Nicholas Hales is an artist invested in the quiet and sustained practice of investigating the self. As a painter, he draws from the outcomes of this meditative process in order to produce layered and abstract works that resound with a contemplative stillness.
For Hales, painting is both a process of looking inward, and a way of opening up space for others to do the same. It is this dual process that’s at the centre of Shodhana (purification), the artist’s latest collection of paintings on exhibition at SMAC gallery.
‘Shodhana’ is a Sanskrit word for ‘cleansing’, ‘rectification’, or ‘purification’. In yoga, one’s conditioning or trauma is held in the chakras, or spiritual centres. Energy will move through the human energy system and purify these spiritual centres. Each centre bearing a different colour. Hales’ work uses this colour system and purification process, and can be read either as purification of an individual or the collective.
“I’m interested in imbalances in the individual, and in processes which bring about healing and wholeness, particularly meditative and contemplative modalities that quiet the mind,” says Hales in an interview with Artistcloseup.
Abstraction, then, becomes a useful genre to work with. If our minds, by nature, are compelled to make sense and to interpret, then abstraction serves as a necessary refusal of reason – the right to stop making sense of the external world, and turn inwards. But rather than simply turning away from the din of daily life, Hales is committed to the enduring ability of art to help us make sense of the world, by first prompting us to understand ourselves.
Though the artist has always been interested in the idea of his art being a portal into a self-reflexive and ruminative space, the global COVID-19 pandemic brought about a significant moment in his career. For Hales, it was during this period of pause and isolation that so many found themselves turning inwards, surfacing suppressed emotions and resulting in widespread introspection and spiritual awakening.
Through his considered use of colour, soft gradients, and choice linework, Hales’ work opens up space for continued reflection, self-awareness and the surfacing of emotion.
The paintings in Shodhana (purification) avoid neat interpretation, and are the result of a process that embraces the incidental, the spiritual, and the immaterial without veering into entropy or ambiguity.
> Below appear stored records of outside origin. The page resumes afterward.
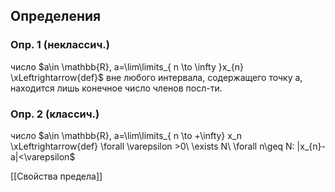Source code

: ## Определения

### Опр. 1 (неклассич.)
число $a\in \mathbb{R}, a=\lim\limits_{ n \to \infty }x_{n} \xLeftrightarrow{def}$ вне любого интервала, содержащего точку a, находится лишь конечное число членов посл-ти.

### Опр. 2 (классич.)
число $a\in \mathbb{R}, a=\lim\limits_{ n \to +\infty} x_n \xLeftrightarrow{def} \forall \varepsilon >0\ \exists N\ \forall n\geq N: |x_{n}-a|<\varepsilon$

[[Свойства предела]]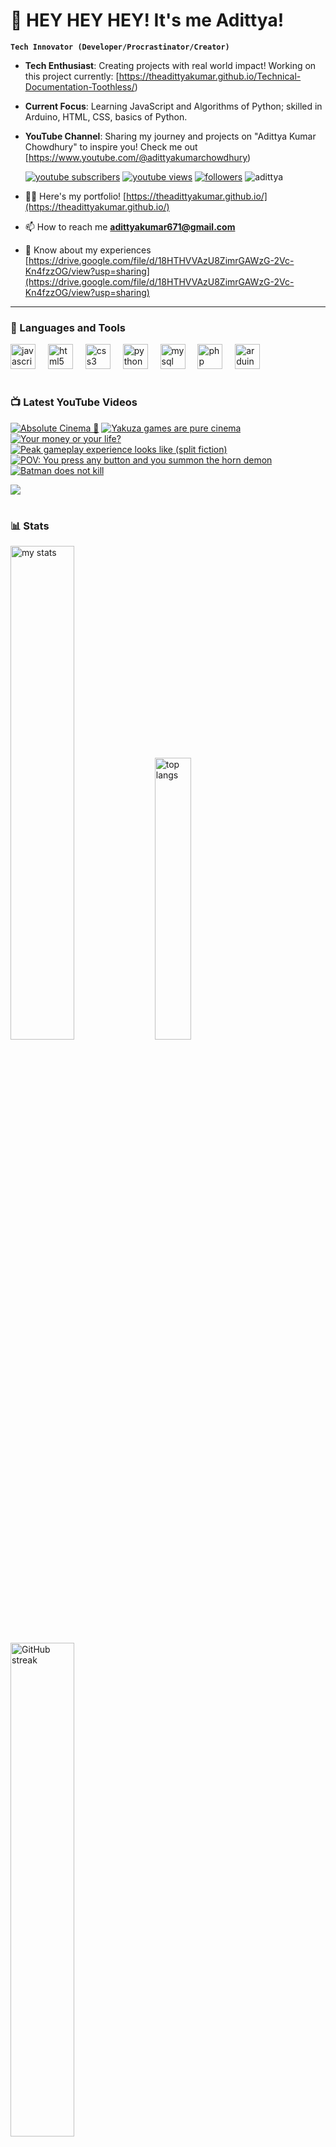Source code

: # 👑 HEY HEY HEY! It's me Adittya!

**`Tech Innovator (Developer/Procrastinator/Creator)`**

- **Tech Enthusiast**: Creating projects with real world impact! Working on this project currently: [https://theadittyakumar.github.io/Technical-Documentation-Toothless/)
- **Current Focus**: Learning JavaScript and Algorithms of Python; skilled in Arduino, HTML, CSS, basics of Python.
- **YouTube Channel**: Sharing my journey and projects on "Adittya Kumar Chowdhury" to inspire you! Check me out [https://www.youtube.com/@adittyakumarchowdhury) 

   <p align="left">
      <a href="https://www.youtube.com/channel/UCu68HfYtlcXFI7kNhnSdspA?sub_confirmation=1">
         <img alt="youtube subscribers" title="Subscribe to my YouTube channel" src="https://custom-icon-badges.demolab.com/youtube/channel/subscribers/UCu68HfYtlcXFI7kNhnSdspA?color=%23E05D44&label=SUBSCRIBE&logo=video&logoColor=white&style=for-the-badge&labelColor=CE4630"/></a> 
      <a href="https://www.youtube.com/c/adittyakumarchowdhury">
         <img alt="youtube views" title="YouTube views" src="https://custom-icon-badges.demolab.com/youtube/channel/views/UCu68HfYtlcXFI7kNhnSdspA?color=%23E1AD0E&logo=eye&logoColor=white&style=for-the-badge&labelColor=C79600"/></a> 
      <a href="https://github.com/TheAdittyaKumar?tab=followers">
         <img alt="followers" title="Follow me on Github" src="https://custom-icon-badges.demolab.com/github/followers/TheAdittyaKumar?color=236ad3&labelColor=1155ba&style=for-the-badge&logo=person-add&label=Follow&logoColor=white"/></a>
      <img src="https://komarev.com/ghpvc/?username=TheAdittyaKumar&label=Profile%20views&color=0e75b6&style=flat" alt="adittya" />
   </p>


- 👨‍💻 Here's my portfolio! [https://theadittyakumar.github.io/](https://theadittyakumar.github.io/)

- 📫 How to reach me **adittyakumar671@gmail.com**

- 📄 Know about my experiences [https://drive.google.com/file/d/18HTHVVAzU8ZimrGAWzG-2Vc-Kn4fzzOG/view?usp=sharing](https://drive.google.com/file/d/18HTHVVAzU8ZimrGAWzG-2Vc-Kn4fzzOG/view?usp=sharing)

---

### 🧰 Languages and Tools

<div align="left">
  <img src="https://cdn.jsdelivr.net/gh/devicons/devicon/icons/javascript/javascript-original.svg" height="40" alt="javascript logo"  />
  <img width="12" />
  <img src="https://cdn.jsdelivr.net/gh/devicons/devicon/icons/html5/html5-original.svg" height="40" alt="html5 logo"  />
  <img width="12" />
  <img src="https://cdn.jsdelivr.net/gh/devicons/devicon/icons/css3/css3-original.svg" height="40" alt="css3 logo"  />
  <img width="12" />
  <img src="https://cdn.jsdelivr.net/gh/devicons/devicon/icons/python/python-original.svg" height="40" alt="python logo"  />
  <img width="12" />
  <img src="https://cdn.jsdelivr.net/gh/devicons/devicon/icons/mysql/mysql-original.svg" height="40" alt="mysql logo"  />
  <img width="12" />
  <img src="https://cdn.jsdelivr.net/gh/devicons/devicon/icons/php/php-original.svg" height="40" alt="php logo"  />
  <img width="12" />
  <img src="https://cdn.jsdelivr.net/gh/devicons/devicon/icons/arduino/arduino-original.svg" height="40" alt="arduino logo"  />
</div>


#

### 📺 Latest YouTube Videos

<!-- BEGIN YOUTUBE-CARDS -->
[![Absolute Cinema 🙌](https://ytcards.demolab.com/?id=h3tFEo7UKvk&title=Absolute+Cinema+%F0%9F%99%8C&lang=en&timestamp=1745451622&background_color=%230d1117&title_color=%23ffffff&stats_color=%23dedede&max_title_lines=1&width=250&border_radius=5 "Absolute Cinema 🙌")](https://www.youtube.com/watch?v=h3tFEo7UKvk)
[![Yakuza games are pure cinema](https://ytcards.demolab.com/?id=BwzYcVbXang&title=Yakuza+games+are+pure+cinema&lang=en&timestamp=1745427992&background_color=%230d1117&title_color=%23ffffff&stats_color=%23dedede&max_title_lines=1&width=250&border_radius=5 "Yakuza games are pure cinema")](https://www.youtube.com/watch?v=BwzYcVbXang)
[![Your money or your life?](https://ytcards.demolab.com/?id=RNyKgc29uyc&title=Your+money+or+your+life%3F&lang=en&timestamp=1745356177&background_color=%230d1117&title_color=%23ffffff&stats_color=%23dedede&max_title_lines=1&width=250&border_radius=5 "Your money or your life?")](https://www.youtube.com/watch?v=RNyKgc29uyc)
[![Peak gameplay experience looks like (split fiction)](https://ytcards.demolab.com/?id=171cx-DRpO8&title=Peak+gameplay+experience+looks+like+%28split+fiction%29&lang=en&timestamp=1745310751&background_color=%230d1117&title_color=%23ffffff&stats_color=%23dedede&max_title_lines=1&width=250&border_radius=5 "Peak gameplay experience looks like (split fiction)")](https://www.youtube.com/watch?v=171cx-DRpO8)
[![POV: You press any button and you summon the horn demon](https://ytcards.demolab.com/?id=_jb25DPghcE&title=POV%3A+You+press+any+button+and+you+summon+the+horn+demon&lang=en&timestamp=1745301392&background_color=%230d1117&title_color=%23ffffff&stats_color=%23dedede&max_title_lines=1&width=250&border_radius=5 "POV: You press any button and you summon the horn demon")](https://www.youtube.com/watch?v=_jb25DPghcE)
[![Batman does not kill](https://ytcards.demolab.com/?id=3PbUba-1mZw&title=Batman+does+not+kill&lang=en&timestamp=1745272918&background_color=%230d1117&title_color=%23ffffff&stats_color=%23dedede&max_title_lines=1&width=250&border_radius=5 "Batman does not kill")](https://www.youtube.com/watch?v=3PbUba-1mZw)
<!-- END YOUTUBE-CARDS -->

[<img src="https://custom-icon-badges.demolab.com/badge/-Subscribe%20For%20More-red?style=for-the-badge&logo=video&logoColor=white"/>](https://www.youtube.com/channel/UCu68HfYtlcXFI7kNhnSdspA?sub_confirmation=1)

#

### 📊 Stats

<div align="left">
  <img alt="my stats" width="45%" src="https://github-readme-stats.vercel.app/api?username=TheAdittyaKumar&show_icons=true&hide_border=true&theme=vision-friendly-dark" />
  <img alt="top langs" width="34%" src="https://github-readme-stats.vercel.app/api/top-langs/?username=TheAdittyaKumar&layout=compact&hide_border=true&theme=vision-friendly-dark" />
  <img alt="GitHub streak" width="45%" src="https://github-readme-streak-stats.herokuapp.com/?user=TheAdittyaKumar&theme=vision-friendly-dark&hide_border=true" />

</div>



<!-- ![GitHub Streak](https://streak-stats.demolab.com?user=TheAdittyaKumar&theme=swift&border_radius=4.5) -->
#

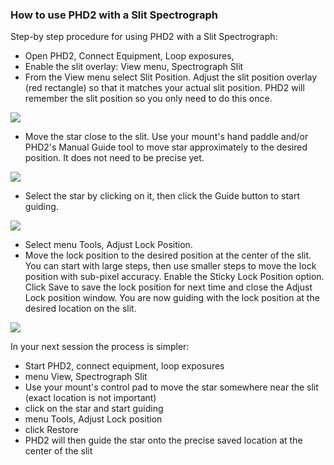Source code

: ### How to use PHD2 with a Slit Spectrograph ###

Step-by step procedure for using PHD2 with a Slit Spectrograph:

* Open PHD2, Connect Equipment, Loop exposures,
* Enable the slit overlay: View menu, Spectrograph Slit
* From the View menu select Slit Position. Adjust the slit position overlay (red rectangle) so that it matches your actual slit position. PHD2 will remember the slit position so you only need to do this once.

![](http://openphdguiding.org/spectro1.png)

* Move the star close to the slit. Use your mount's hand paddle and/or PHD2's Manual Guide tool to move star approximately to the desired position. It does not need to be precise yet.

![](http://openphdguiding.org/spectro2.png)

* Select the star by clicking on it, then click the Guide button to start guiding.

![](http://openphdguiding.org/spectro3.png)

* Select menu Tools, Adjust Lock Position.
* Move the lock position to the desired position at the center of the slit. You can start with large steps, then use smaller steps to move the lock position with sub-pixel accuracy. Enable the Sticky Lock Position option. Click Save to save the lock position for next time and close the Adjust Lock position window. You are now guiding with the lock position at the desired location on the slit.

![](http://openphdguiding.org/spectro4.png)

In your next session the process is simpler:

* Start PHD2, connect equipment, loop exposures
* menu View, Spectrograph Slit
* Use your mount's control pad to move the star somewhere near the slit (exact location is not important)
* click on the star and start guiding
* menu Tools, Adjust Lock position
* click Restore
* PHD2 will then guide the star onto the precise saved location at the center of the slit
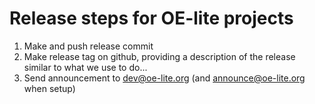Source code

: # Release steps for OE-lite projects

1. Make and push release commit
2. Make release tag on github, providing a description of the release similar to
   what we use to do...
3. Send announcement to dev@oe-lite.org (and announce@oe-lite.org when setup)
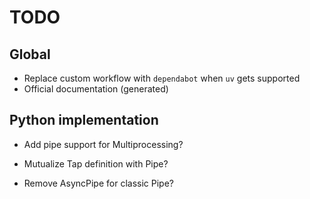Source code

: # TODO

## Global

- Replace custom workflow with `dependabot` when `uv` gets supported
- Official documentation (generated)

## Python implementation

- Add pipe support for Multiprocessing?

- Mutualize Tap definition with Pipe?
- Remove AsyncPipe for classic Pipe?
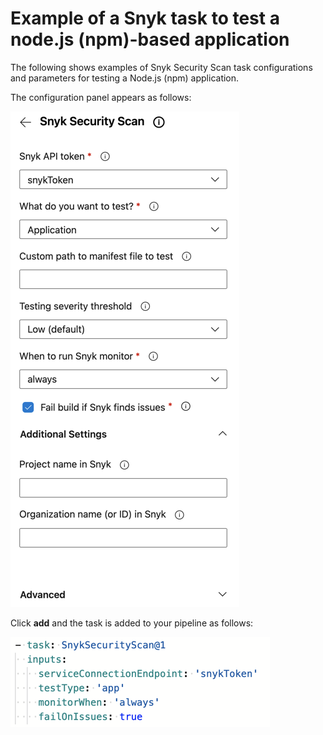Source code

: # Example of a Snyk task to test a node.js (npm)-based application

The following shows examples of Snyk Security Scan task configurations and parameters for testing a Node.js (npm) application.

The configuration panel appears as follows:

![Snyk Security Scan configuration panel](../../../../.gitbook/assets/mceclip0-24-.png)

Click **add** and the task is added to your pipeline as follows:

![Snyk Security Scan task added to a pipeline](../../../../.gitbook/assets/mceclip1-15-.png)
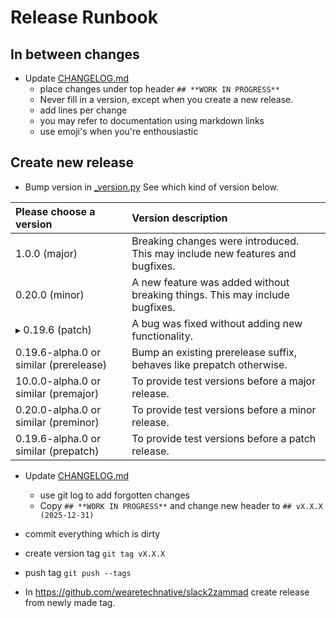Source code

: # Release Runbook

## In between changes

- Update [CHANGELOG.md](CHANGELOG.md)
  - place changes under top header ``## **WORK IN PROGRESS**`` 
  - Never fill in a version, except when you create a new release.
  - add lines per change
  - you may refer to documentation using markdown links
  - use emoji's when you're enthousiastic


## Create new release

- Bump version in [_version.py](_version.py) See which kind of version below.

| Please choose a version                  | Version description                                                           |
|:-----------------------------------------|:------------------------------------------------------------------------------|
|   1.0.0 (major)                          | Breaking changes were introduced. This may include new features and bugfixes. |
|   0.20.0 (minor)                         | A new feature was added without breaking things. This may include bugfixes.   |
| ▸ 0.19.6 (patch)                         | A bug was fixed without adding new functionality.                             |
|   0.19.6-alpha.0 or similar (prerelease) | Bump an existing prerelease suffix, behaves like prepatch otherwise.          |
|   10.0.0-alpha.0 or similar (premajor)   | To provide test versions before a major release.                              |
|   0.20.0-alpha.0 or similar (preminor)   | To provide test versions before a minor release.                              |
|   0.19.6-alpha.0 or similar (prepatch)   | To provide test versions before a patch release.                              |

- Update [CHANGELOG.md](CHANGELOG.md)
  - use git log to add forgotten changes
  - Copy `## **WORK IN PROGRESS**` and change new header to `## vX.X.X (2025-12-31)`

- commit everything which is dirty

- create version tag `git tag vX.X.X`

- push tag `git push --tags`

- In https://github.com/wearetechnative/slack2zammad create release from newly made tag.
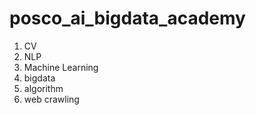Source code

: # posco_ai_bigdata_academy

1. CV
2. NLP
3. Machine Learning
4. bigdata
5. algorithm
6. web crawling
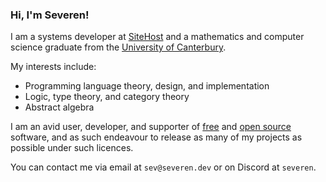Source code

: ### Hi, I'm Severen!

I am a systems developer at [SiteHost](https://sitehost.nz/) and a mathematics
and computer science graduate from the [University of
Canterbury](https://www.canterbury.ac.nz/).

My interests include:
+ Programming language theory, design, and implementation
+ Logic, type theory, and category theory
+ Abstract algebra

I am an avid user, developer, and supporter of
[free](https://www.gnu.org/philosophy/free-sw.en.html) and [open
source](https://opensource.org/osd) software, and as such endeavour to release
as many of my projects as possible under such licences.

You can contact me via email at `sev@severen.dev` or on Discord at `severen`.

<!-- TODO: Add this when I actually get my website up and running -->
<!-- Everything about me and my projects are also available on [my website](https://example.org/). -->
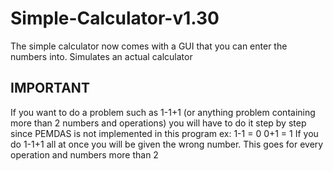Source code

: # Simple-Calculator-v1.30
The simple calculator now comes with a GUI that you can enter the numbers into. Simulates an actual calculator

IMPORTANT
-----------
If you want to do a problem such as 1-1+1 (or anything problem containing more than 2 numbers and operations) you will have to do it step by step since PEMDAS is not implemented in this program
ex: 
1-1 = 0
0+1 = 1
If you do 1-1+1 all at once you will be given the wrong number. This goes for every operation and numbers more than 2
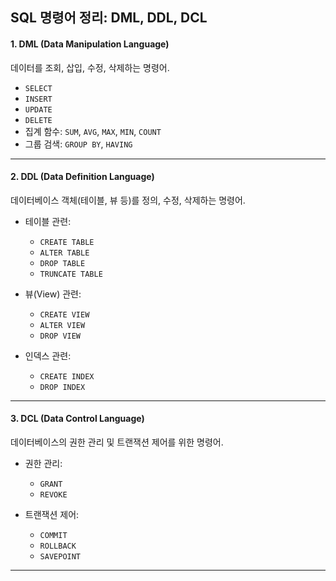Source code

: ## SQL 명령어 정리: DML, DDL, DCL

#### **1. DML (Data Manipulation Language)**  
데이터를 조회, 삽입, 수정, 삭제하는 명령어.  
- `SELECT`  
- `INSERT`  
- `UPDATE`  
- `DELETE`  
- 집계 함수: `SUM`, `AVG`, `MAX`, `MIN`, `COUNT`  
- 그룹 검색: `GROUP BY`, `HAVING`  

---

#### **2. DDL (Data Definition Language)**  
데이터베이스 객체(테이블, 뷰 등)를 정의, 수정, 삭제하는 명령어.  
- 테이블 관련:  
  - `CREATE TABLE`  
  - `ALTER TABLE`  
  - `DROP TABLE`  
  - `TRUNCATE TABLE`  

- 뷰(View) 관련:  
  - `CREATE VIEW`  
  - `ALTER VIEW`  
  - `DROP VIEW`  

- 인덱스 관련:  
  - `CREATE INDEX`  
  - `DROP INDEX`  

---

#### **3. DCL (Data Control Language)**  
데이터베이스의 권한 관리 및 트랜잭션 제어를 위한 명령어.  
- 권한 관리:  
  - `GRANT`  
  - `REVOKE`  

- 트랜잭션 제어:  
  - `COMMIT`  
  - `ROLLBACK`  
  - `SAVEPOINT`  

--- 
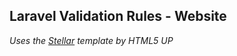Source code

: ## Laravel Validation Rules - Website

*Uses the [Stellar](https://html5up.net/stellar) template by HTML5 UP*

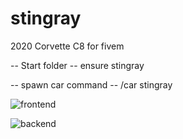 # stingray
2020 Corvette C8 for fivem

-- Start folder -- 
ensure stingray

-- spawn car command --
/car stingray

![frontend](https://i.imgur.com/DqcjKI8.png)

![backend](https://i.imgur.com/FoBlBh8.png)
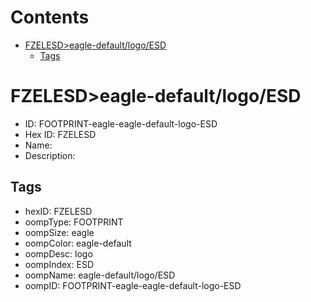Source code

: 



Contents
========

* [FZELESD>eagle-default/logo/ESD](#fzelesdeagle-defaultlogoesd)
	* [Tags](#tags)

# FZELESD>eagle-default/logo/ESD

- ID: FOOTPRINT-eagle-eagle-default-logo-ESD
- Hex ID: FZELESD
- Name: 
- Description: 

## Tags

- hexID: FZELESD
- oompType: FOOTPRINT
- oompSize: eagle
- oompColor: eagle-default
- oompDesc: logo
- oompIndex: ESD
- oompName: eagle-default/logo/ESD
- oompID: FOOTPRINT-eagle-eagle-default-logo-ESD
At the core of the Cape Town-based artist’s practice is a balance between vulnerability and structure, colour and form. Most often, Hales works with acrylics and oils – an intuitive and meditative process of layering and mark-making.
While the under painting is comprised of gestural, personal mark making, the airbrushed, blurring fields point to the transpersonal. The clear lines, indicative of the individual, work against these vast blurring fields that point towards the infinite.
“When I’m developing work, I’m aware of symbols and colours and what they might mean, but it’s more a process of letting the subconscious bring them to the surface,” says Hales. “I am first trying to get a painting to work on purely painting terms, but there is also a resonance I’m trying to get in each work, like a turning fork. When those two things come together, I know the work is finished.”
Here, Hales is able to locate spirited composition within abstraction. Glowering reds emanate from the centre of the canvas, resting above swathes of lazuline blue, while florid purples drape down the side of the canvas, first in certain, solid lines, then in softer movements, not so much blending as they are diffusing, emanating into the rest of the canvas.
Herein lies the invitation: give yourself permission to linger, to look without the pursuit of certainty, to see what surfaces in the image, and in your mind. Figures flare up and fade away.
Thoughts crystalise and dissipate. In these myriad scenes there are echoing sunsets, shifting mountains, slow oceans, and the passing of time. Only the colours remain consistent – the corporeal reds and transcendent golds.
It’s in this alchemical space, somewhere between tension and placidity, folly and lucidity, the personal self and the trans-personal self, that Hales’ purification can be found.